Kelly Johnson, 2B, Blue Jays -- Too often fantasy owners see BABIP as gospel. They'll see that a guy posted weak numbers with a low BABIP and attribute it to that. On the flip side, they'll see a guy with a .350 BABIP and assume that he got lucky. However, BABIP, while a meritorious stat, cannot be taken on its own. It's possible a guy posted a high BABIP because he hit more line drives. It's possible someone had a low BABIP because he popped the ball up more often than he did the previous season. Always remember that BABIP is not a be-all, end-all statistic.

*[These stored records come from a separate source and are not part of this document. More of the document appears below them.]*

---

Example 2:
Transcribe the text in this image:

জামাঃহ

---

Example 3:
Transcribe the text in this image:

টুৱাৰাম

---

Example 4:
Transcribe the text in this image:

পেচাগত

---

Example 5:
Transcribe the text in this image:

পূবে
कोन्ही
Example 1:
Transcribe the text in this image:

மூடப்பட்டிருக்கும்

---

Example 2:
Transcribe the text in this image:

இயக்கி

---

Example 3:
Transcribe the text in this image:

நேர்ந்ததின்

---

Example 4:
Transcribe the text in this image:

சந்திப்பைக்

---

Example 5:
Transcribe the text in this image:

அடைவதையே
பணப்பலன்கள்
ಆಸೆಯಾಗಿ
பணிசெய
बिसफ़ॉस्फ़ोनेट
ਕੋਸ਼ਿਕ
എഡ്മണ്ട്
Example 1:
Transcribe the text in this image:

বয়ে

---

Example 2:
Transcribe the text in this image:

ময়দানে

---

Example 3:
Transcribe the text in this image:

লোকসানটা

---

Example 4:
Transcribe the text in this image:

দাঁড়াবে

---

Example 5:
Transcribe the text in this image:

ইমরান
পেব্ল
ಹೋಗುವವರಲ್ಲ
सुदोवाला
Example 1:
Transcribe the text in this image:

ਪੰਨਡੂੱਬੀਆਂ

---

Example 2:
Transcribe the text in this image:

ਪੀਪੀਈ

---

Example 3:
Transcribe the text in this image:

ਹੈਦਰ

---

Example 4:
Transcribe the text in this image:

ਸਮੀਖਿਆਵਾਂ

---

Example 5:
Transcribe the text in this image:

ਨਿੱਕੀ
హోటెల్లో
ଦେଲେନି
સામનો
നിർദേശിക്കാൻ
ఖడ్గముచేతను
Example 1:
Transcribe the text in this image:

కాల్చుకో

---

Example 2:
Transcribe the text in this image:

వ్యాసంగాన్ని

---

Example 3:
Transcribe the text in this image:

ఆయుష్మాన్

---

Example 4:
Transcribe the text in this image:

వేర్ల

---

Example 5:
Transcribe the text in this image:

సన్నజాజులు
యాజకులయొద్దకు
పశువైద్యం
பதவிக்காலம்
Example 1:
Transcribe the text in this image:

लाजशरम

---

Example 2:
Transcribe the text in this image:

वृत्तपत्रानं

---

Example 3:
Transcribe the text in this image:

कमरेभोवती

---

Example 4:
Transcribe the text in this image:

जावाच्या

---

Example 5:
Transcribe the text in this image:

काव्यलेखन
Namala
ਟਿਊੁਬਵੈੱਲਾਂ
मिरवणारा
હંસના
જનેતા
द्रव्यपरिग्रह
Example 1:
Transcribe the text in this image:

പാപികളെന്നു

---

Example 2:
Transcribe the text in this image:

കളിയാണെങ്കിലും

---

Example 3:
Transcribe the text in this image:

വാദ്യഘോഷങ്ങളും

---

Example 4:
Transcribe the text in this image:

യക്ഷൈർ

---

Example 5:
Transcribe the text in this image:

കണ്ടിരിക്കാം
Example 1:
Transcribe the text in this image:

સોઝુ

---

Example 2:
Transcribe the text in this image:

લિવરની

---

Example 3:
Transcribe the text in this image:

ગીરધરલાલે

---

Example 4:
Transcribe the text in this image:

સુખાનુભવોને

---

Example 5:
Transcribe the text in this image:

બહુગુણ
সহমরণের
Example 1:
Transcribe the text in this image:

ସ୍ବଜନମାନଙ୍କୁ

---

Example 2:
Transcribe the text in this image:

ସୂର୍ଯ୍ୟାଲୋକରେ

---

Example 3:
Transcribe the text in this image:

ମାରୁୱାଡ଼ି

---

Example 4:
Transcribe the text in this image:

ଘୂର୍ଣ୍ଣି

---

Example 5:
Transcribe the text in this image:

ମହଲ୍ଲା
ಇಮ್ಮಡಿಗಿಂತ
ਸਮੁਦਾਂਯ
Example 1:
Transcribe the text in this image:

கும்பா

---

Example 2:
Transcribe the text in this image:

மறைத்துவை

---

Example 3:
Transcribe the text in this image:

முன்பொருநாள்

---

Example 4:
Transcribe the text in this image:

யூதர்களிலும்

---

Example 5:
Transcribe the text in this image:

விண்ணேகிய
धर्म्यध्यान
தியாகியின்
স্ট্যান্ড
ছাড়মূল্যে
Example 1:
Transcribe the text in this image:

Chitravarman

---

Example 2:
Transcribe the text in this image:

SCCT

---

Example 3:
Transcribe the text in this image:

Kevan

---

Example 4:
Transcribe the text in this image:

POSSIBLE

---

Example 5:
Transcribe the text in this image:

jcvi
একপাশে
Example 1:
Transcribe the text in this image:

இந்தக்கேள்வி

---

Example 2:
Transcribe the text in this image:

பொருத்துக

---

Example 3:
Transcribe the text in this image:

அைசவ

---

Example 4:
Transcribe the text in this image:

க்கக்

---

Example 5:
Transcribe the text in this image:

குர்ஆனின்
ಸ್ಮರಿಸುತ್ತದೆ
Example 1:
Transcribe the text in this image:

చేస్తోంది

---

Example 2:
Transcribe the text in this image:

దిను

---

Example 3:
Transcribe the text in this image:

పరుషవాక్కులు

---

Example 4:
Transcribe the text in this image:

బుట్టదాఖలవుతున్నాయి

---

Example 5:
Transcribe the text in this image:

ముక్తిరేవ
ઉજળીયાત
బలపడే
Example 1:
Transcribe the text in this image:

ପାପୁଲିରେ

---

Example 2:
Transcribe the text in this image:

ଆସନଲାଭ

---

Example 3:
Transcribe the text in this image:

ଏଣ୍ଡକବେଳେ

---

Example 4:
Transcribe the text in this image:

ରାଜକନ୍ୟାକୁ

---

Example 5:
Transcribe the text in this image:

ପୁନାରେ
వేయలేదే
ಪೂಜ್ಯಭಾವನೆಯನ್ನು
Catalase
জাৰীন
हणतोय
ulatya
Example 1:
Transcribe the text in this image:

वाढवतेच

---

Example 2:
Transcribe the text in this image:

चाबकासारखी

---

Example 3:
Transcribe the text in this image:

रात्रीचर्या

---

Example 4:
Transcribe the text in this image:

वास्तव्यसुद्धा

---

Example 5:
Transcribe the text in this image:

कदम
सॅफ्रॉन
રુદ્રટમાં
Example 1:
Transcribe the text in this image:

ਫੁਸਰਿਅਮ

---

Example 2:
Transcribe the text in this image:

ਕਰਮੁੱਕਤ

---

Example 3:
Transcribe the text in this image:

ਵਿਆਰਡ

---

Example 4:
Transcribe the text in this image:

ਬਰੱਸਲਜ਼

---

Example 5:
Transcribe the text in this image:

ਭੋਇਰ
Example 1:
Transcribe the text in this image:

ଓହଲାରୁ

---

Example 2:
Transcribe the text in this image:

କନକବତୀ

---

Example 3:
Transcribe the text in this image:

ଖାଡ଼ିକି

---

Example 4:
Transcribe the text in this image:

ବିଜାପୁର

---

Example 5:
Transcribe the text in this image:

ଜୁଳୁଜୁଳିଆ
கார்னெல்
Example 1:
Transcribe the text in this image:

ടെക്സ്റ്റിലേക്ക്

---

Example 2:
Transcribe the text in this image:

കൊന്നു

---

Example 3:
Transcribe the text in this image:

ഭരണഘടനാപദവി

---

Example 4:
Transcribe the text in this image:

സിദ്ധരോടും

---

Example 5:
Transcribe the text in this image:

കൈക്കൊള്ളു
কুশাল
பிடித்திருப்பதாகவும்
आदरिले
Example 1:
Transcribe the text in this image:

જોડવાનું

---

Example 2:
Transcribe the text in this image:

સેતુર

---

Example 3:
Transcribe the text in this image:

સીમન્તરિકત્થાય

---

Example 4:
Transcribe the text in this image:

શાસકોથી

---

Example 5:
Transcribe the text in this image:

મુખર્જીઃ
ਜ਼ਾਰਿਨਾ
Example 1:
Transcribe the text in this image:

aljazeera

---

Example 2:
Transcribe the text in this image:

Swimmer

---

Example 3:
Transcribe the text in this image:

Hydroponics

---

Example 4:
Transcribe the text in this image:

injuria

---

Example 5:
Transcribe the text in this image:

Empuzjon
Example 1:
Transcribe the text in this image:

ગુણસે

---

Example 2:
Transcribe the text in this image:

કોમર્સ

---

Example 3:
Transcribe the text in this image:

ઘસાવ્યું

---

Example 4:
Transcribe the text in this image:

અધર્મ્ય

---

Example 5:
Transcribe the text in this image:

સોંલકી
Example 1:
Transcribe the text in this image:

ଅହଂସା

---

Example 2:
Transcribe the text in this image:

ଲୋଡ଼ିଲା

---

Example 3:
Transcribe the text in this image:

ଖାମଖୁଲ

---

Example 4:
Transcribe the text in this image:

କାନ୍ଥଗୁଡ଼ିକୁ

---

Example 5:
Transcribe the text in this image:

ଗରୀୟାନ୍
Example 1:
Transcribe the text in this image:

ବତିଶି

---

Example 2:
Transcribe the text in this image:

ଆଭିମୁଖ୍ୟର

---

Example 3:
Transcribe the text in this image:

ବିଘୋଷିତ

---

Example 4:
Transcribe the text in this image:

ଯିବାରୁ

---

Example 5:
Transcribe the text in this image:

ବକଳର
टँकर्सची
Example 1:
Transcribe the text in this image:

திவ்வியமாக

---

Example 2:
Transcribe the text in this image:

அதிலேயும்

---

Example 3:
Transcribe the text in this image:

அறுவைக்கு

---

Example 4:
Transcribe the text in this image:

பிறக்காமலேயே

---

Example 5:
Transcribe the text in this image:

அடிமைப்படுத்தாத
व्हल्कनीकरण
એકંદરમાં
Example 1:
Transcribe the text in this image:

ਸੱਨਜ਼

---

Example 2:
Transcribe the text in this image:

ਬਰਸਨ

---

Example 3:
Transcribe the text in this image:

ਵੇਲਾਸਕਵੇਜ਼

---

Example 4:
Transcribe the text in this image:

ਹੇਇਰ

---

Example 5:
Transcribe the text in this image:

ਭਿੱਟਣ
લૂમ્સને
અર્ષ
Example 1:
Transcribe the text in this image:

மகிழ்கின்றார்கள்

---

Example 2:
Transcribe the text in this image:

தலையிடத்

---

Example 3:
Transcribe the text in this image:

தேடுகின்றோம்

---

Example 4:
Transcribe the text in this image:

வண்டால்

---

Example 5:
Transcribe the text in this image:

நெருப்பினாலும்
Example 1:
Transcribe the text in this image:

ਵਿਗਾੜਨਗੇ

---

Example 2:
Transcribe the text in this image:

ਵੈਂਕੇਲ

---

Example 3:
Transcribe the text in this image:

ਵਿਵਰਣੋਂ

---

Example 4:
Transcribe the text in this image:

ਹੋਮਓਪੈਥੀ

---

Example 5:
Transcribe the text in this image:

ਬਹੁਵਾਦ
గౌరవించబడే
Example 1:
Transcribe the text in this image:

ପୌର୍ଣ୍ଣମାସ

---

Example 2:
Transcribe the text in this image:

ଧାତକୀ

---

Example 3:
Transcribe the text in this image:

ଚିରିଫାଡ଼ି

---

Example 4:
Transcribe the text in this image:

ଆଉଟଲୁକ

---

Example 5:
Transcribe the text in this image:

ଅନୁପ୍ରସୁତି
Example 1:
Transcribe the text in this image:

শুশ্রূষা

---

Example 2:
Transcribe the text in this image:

Having said that, Johnson was incredibly unlucky last year. He posted a .277 BABIP, which contributed to a .222/.304/.413 line. However, his line-drive rate remained flat at 20.4 percent from the previous year, while he hit fewer ground balls and had a negligible increase in pop-ups. Yet in 2010, Johnson hit .284/.370/.496. So what happened in '11? Simply put, Johnson was unlucky. He still hit 21 homers and swiped 16 bags from the second base position, giving owners above-average production in both those categories. Don't be fooled by Johnson's seemingly poor numbers last year. He's still a quality fantasy starter.